First of all I am not mathematician.
I want to solve a very complex black box function with several constraints having to do with electrical power flows in electrical grids. At the moment I use the Nelder-Mead method.
Normally similar problems are solved using interior point (which by definition proves to find global optimums), but I have no interior point implementation or library available to use in the program that I developed for the purpose.
Since Nelder-Mead only finds local minimums, I would like somehow prove that the problem itself is convex, so when I find a local minimum, it is actually the global minimum.
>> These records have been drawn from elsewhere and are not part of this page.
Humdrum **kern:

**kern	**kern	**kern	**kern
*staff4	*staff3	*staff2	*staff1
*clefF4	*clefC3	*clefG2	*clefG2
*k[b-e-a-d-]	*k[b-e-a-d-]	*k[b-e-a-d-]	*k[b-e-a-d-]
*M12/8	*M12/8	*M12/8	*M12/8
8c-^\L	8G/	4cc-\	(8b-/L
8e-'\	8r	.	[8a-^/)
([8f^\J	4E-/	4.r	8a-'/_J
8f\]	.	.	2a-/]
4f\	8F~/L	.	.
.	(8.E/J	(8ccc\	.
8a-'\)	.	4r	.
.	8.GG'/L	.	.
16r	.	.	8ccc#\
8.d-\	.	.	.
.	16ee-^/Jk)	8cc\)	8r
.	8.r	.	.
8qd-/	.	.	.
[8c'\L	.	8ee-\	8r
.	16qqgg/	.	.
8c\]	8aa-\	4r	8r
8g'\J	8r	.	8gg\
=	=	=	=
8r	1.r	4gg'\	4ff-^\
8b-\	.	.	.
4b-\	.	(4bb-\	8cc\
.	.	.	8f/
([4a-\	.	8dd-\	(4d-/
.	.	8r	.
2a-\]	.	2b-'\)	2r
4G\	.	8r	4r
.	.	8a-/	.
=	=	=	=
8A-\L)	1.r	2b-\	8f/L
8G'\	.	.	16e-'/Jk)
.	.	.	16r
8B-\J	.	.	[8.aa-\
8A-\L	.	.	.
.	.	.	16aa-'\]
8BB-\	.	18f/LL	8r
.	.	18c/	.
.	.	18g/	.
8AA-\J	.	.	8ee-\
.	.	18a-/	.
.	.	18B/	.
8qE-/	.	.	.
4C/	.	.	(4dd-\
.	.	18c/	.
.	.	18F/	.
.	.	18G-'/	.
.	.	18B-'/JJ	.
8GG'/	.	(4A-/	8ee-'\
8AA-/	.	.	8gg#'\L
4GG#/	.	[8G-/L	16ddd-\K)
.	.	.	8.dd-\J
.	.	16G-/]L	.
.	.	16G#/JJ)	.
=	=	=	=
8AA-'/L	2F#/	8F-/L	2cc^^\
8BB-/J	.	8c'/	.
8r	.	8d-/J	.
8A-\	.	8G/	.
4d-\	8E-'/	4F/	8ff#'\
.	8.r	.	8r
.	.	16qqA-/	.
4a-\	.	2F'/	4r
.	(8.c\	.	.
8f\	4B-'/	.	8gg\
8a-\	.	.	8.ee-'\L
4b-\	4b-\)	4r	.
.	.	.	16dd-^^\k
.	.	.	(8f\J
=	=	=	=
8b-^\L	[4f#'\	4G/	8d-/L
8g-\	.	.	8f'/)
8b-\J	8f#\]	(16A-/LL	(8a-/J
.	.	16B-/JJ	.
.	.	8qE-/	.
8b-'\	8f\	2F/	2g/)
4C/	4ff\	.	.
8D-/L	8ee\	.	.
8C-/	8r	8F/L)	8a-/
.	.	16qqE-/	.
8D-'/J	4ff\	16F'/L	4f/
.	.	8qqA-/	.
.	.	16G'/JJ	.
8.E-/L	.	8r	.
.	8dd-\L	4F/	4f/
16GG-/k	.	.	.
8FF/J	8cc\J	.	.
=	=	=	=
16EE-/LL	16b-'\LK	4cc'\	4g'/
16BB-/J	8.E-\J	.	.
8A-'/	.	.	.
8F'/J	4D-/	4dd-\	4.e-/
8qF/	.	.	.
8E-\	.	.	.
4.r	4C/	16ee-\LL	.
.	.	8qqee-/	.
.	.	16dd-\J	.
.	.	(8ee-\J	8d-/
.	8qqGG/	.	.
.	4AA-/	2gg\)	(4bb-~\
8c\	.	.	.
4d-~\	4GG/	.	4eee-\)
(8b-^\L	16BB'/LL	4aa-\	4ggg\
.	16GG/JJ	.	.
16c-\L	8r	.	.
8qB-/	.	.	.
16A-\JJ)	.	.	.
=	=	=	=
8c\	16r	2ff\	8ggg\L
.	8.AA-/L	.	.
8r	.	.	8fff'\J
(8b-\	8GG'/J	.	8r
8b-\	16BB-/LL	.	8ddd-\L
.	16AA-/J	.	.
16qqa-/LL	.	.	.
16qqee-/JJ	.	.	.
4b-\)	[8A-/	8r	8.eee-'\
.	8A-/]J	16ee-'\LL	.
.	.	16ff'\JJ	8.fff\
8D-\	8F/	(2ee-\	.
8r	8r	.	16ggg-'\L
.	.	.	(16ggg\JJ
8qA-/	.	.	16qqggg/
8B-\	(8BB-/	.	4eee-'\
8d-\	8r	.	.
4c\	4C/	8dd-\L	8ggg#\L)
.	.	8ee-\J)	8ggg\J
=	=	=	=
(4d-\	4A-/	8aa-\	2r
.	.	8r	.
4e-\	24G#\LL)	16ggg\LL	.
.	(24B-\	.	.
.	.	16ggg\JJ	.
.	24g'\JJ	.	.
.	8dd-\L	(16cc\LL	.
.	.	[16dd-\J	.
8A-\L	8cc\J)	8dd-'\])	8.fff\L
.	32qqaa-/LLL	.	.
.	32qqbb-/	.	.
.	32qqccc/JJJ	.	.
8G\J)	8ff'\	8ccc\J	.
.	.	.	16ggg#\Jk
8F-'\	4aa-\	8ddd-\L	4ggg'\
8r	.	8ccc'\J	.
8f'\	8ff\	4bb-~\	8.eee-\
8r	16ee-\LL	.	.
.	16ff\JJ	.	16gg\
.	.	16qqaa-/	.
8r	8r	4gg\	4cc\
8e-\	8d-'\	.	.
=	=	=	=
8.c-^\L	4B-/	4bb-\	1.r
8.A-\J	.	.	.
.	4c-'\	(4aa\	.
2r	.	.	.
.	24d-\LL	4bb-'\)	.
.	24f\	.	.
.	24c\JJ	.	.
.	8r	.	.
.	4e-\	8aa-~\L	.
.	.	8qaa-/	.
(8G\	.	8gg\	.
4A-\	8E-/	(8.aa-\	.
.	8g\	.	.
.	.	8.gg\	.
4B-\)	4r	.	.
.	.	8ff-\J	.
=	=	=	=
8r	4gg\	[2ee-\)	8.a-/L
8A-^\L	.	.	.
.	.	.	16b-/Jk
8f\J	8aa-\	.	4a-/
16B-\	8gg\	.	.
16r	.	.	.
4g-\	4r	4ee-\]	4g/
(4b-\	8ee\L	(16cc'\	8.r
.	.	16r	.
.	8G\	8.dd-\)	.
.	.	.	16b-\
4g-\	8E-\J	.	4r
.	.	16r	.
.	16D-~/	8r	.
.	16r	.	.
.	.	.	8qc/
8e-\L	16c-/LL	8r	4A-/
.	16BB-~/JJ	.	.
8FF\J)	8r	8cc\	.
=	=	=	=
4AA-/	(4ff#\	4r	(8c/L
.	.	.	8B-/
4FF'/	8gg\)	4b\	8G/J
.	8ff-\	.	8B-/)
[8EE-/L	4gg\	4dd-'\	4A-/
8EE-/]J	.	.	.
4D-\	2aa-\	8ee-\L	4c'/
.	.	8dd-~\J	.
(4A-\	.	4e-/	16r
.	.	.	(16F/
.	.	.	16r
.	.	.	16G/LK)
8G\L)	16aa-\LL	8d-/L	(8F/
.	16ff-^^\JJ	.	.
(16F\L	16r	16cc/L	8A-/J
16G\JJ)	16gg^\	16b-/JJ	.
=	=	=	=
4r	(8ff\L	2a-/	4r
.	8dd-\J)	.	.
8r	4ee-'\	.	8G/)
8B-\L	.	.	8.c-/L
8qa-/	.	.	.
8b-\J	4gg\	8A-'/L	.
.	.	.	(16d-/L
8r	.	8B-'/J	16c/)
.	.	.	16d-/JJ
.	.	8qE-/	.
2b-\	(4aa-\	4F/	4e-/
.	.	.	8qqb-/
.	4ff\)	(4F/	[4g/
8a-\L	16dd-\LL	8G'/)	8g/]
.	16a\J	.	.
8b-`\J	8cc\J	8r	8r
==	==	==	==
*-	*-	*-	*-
I would like to know if such thing is possible or if it is absurd to try.
[Edit]
The function I optimize is the amount of overloading of branch elements in electrical grids plus other technical constraints that vary depending on the grid situation. The black-box function is the load flow problem, which is a set of non-linear equations. (So yes, it is not strctly a black-box function, but the formulation becomes too complex) Usually the same kind of problem (called Optimal Power Flow) is solved formulating the power flow equations into an interior point solver (which I cannot afford, and that is why I am using free implementation of other methods)
Best regards, Santi.
If your function is black-box one, then by definition you have no access to its explicit form and so no way to asses its convexity or concavity.
But since you mention interior-point methods (IPM), I wonder whether your function is really a black-box one: IPM are second-order methods, i.e. they require the Hessian. I guess some can use Hessian approximation and even gradient approximation, but then you loose all the advantages.
Moreover, when you mention global optimality, well this follows from convexity assumptions, not by IPM itself. In fact there are IPM designed for non-convex problem. For instance you can give a look to the Ipopt solver.
So when you say people usually use IPM, I suspect that you have a convex problem in closed form that you can solve using one of the many available solvers, for instance MOSEK (ok I am biased, it's the company I work for). Most of them provide trial or academic licenses.
If you stick with bloack-box or derivative free methods, I might suggest you to search for NOMAD.